SUPPLIED PASSAGE Start Marker

The Fundamental Problem: Goodhart’s Law and the AI Evaluation Crisis

These issues stem from Goodhart’s Law: “When a measure becomes a target, it ceases to be a good measure” [00:05:57]. Benchmarks, transformed into targets worth billions, have ceased to measure what truly matters due to guaranteed incentives [00:06:09].

Experts acknowledge this “evaluation crisis” [00:06:27]:

  • Andrej Karpathy (Co-founder of OpenAI): “My reaction is that there is an evaluation crisis. I don’t really know what metrics to look at right now” [00:06:24].
  • John Yang (Creator of Sweetbench): “It’s sort of like we kind of just made these benchmarks up” [00:06:39].
  • Martin Sat (CMU): “The yard sticks are like pretty fundamentally broken” [00:06:44].

When the creators of benchmarks and leaders in AI express such doubts about the metrics, it signals a serious problem [00:06:53].

How to Fix Public Metrics and Build Trust

To address evaluating AI system performance and building trust and community in AI applications, improvements are needed across model comparisons, test sets, and metrics [00:07:06].

Model Comparisons

  • Require Apples-to-Apples Comparisons: Mandate the same computational budget, constraints, and prohibit cherry-picking configurations [00:07:14].

SUPPLIED PASSAGE End Marker

== TASK 1 ==
In the passage on Goodhart's Law and AI evaluation, what three areas are said to need improvement?
== TASK 2 ==
Please extract, word for word, the part of the passage on Goodhart's Law and AI evaluation that opens with the words containing "These issues stem" and closes with "guaranteed incentives [00:06:09].".

GIVEN ENTRIES Start Marker

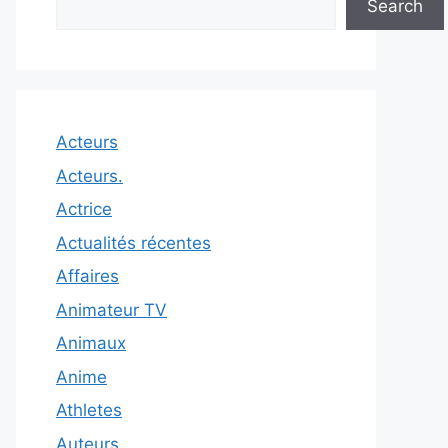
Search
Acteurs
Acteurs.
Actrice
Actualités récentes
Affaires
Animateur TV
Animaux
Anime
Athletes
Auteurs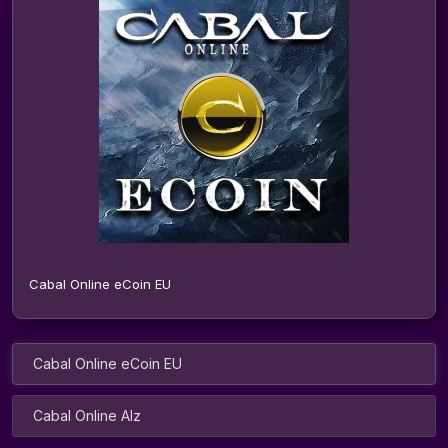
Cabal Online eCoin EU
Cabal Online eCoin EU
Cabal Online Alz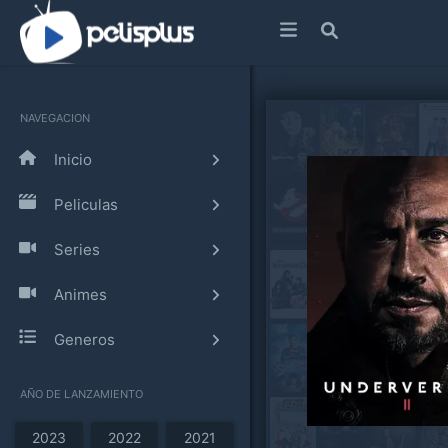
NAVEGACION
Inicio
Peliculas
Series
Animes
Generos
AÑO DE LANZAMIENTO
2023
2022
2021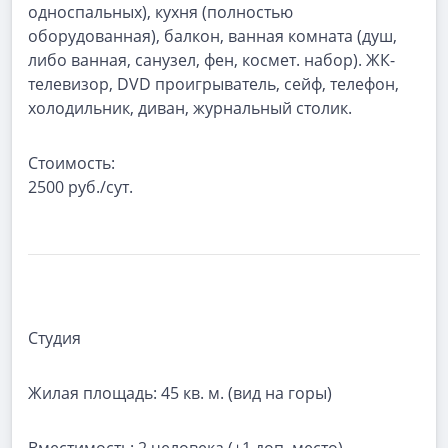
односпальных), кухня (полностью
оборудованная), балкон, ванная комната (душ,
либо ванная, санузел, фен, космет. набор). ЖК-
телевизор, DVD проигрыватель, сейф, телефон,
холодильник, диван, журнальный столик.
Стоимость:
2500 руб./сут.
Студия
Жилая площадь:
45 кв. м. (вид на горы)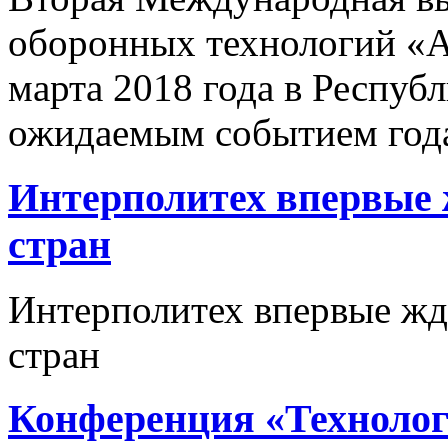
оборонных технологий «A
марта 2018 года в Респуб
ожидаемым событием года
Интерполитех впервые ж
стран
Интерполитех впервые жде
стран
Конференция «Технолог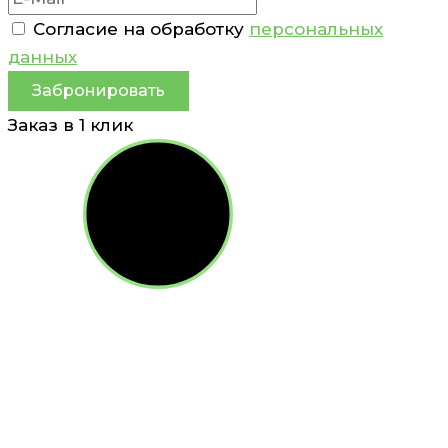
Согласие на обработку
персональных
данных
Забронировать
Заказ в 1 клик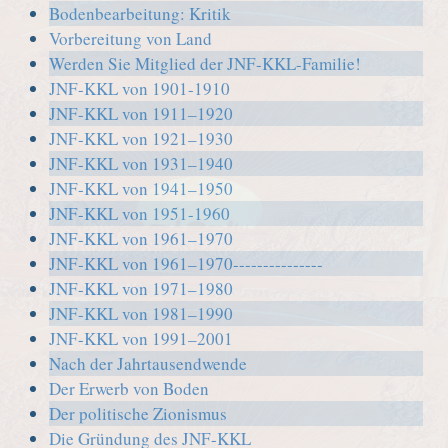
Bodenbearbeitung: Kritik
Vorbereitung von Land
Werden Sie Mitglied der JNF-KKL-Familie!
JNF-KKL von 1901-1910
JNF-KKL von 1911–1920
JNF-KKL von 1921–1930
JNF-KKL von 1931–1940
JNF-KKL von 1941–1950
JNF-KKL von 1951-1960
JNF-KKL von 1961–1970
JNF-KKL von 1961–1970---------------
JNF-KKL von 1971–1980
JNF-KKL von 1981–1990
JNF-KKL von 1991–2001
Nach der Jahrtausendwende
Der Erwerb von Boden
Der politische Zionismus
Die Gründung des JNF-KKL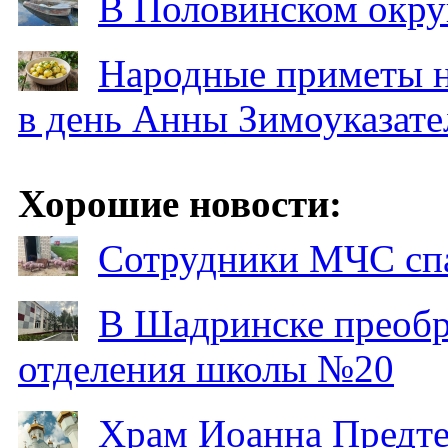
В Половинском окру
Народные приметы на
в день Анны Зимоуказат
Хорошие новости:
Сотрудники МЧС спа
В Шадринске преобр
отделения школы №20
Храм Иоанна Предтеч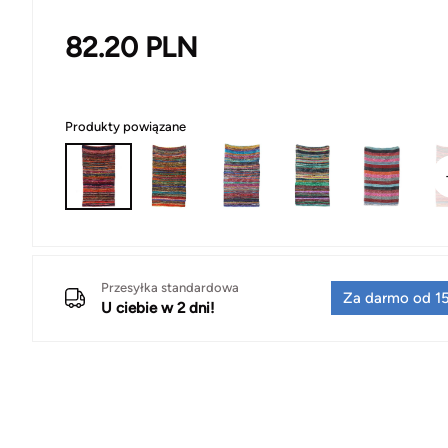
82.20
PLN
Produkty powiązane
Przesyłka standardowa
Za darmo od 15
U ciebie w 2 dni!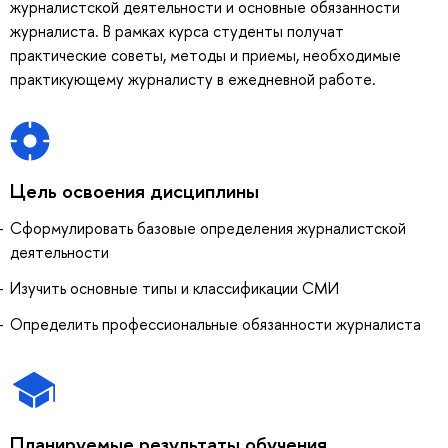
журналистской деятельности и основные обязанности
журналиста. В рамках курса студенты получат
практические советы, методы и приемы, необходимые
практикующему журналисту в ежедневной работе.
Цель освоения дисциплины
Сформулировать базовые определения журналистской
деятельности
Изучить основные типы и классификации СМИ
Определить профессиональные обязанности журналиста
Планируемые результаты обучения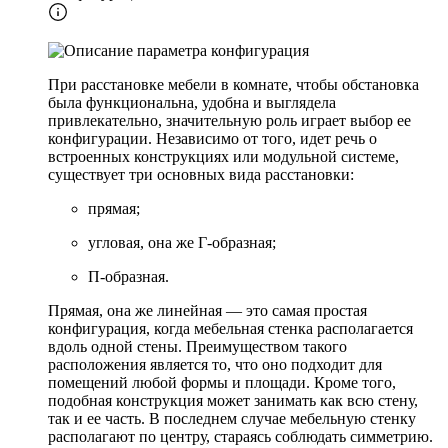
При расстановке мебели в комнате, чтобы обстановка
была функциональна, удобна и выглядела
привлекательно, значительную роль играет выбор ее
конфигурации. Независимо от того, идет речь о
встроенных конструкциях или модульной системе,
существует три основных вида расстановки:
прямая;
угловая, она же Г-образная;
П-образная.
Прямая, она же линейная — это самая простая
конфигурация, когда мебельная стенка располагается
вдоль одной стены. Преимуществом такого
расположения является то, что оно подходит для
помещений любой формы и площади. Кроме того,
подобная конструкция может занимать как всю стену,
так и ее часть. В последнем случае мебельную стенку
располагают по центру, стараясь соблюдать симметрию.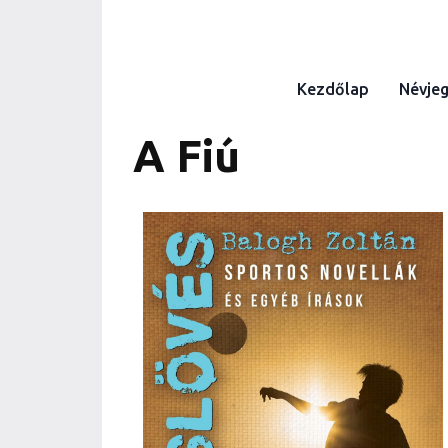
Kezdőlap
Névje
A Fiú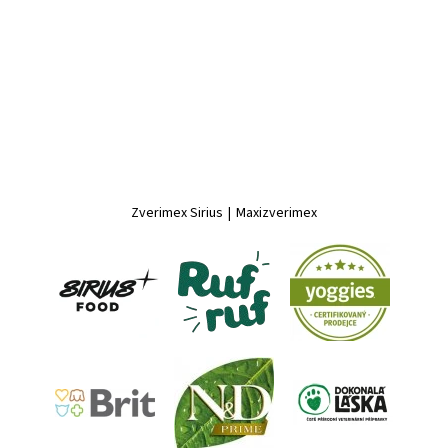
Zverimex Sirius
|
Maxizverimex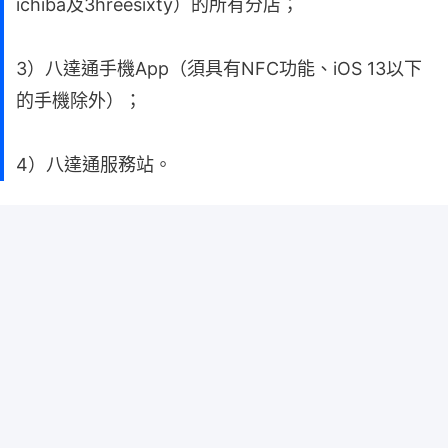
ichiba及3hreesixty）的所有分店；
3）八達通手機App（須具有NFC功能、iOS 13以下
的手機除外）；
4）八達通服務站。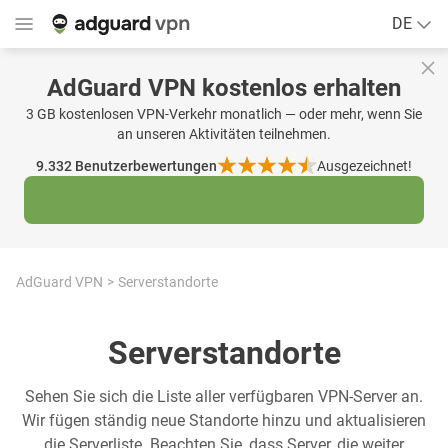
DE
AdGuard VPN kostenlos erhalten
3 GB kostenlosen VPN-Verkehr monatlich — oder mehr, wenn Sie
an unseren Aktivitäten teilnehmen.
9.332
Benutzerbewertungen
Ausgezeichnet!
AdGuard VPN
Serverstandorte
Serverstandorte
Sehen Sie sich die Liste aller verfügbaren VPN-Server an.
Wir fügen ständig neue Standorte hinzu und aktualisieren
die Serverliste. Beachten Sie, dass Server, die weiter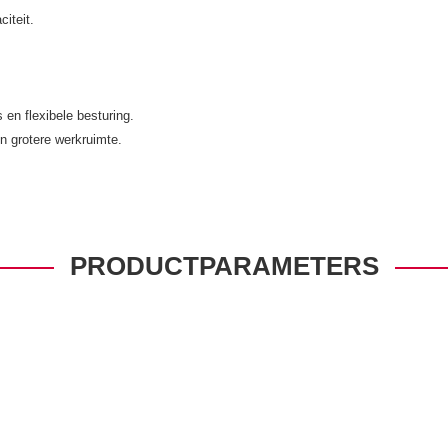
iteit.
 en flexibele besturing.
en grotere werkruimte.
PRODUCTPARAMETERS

GIVEN ENTRIES End Marker

== ANSWER AREA 1 ==
Model comparisons, test sets, and metrics.

== ANSWER AREA 2 ==
These issues stem from Goodhart’s Law: “When a measure becomes a target, it ceases to be a good measure” [00:05:57]. Benchmarks, transformed into targets worth billions, have ceased to measure what truly matters due to guaranteed incentives [00:06:09].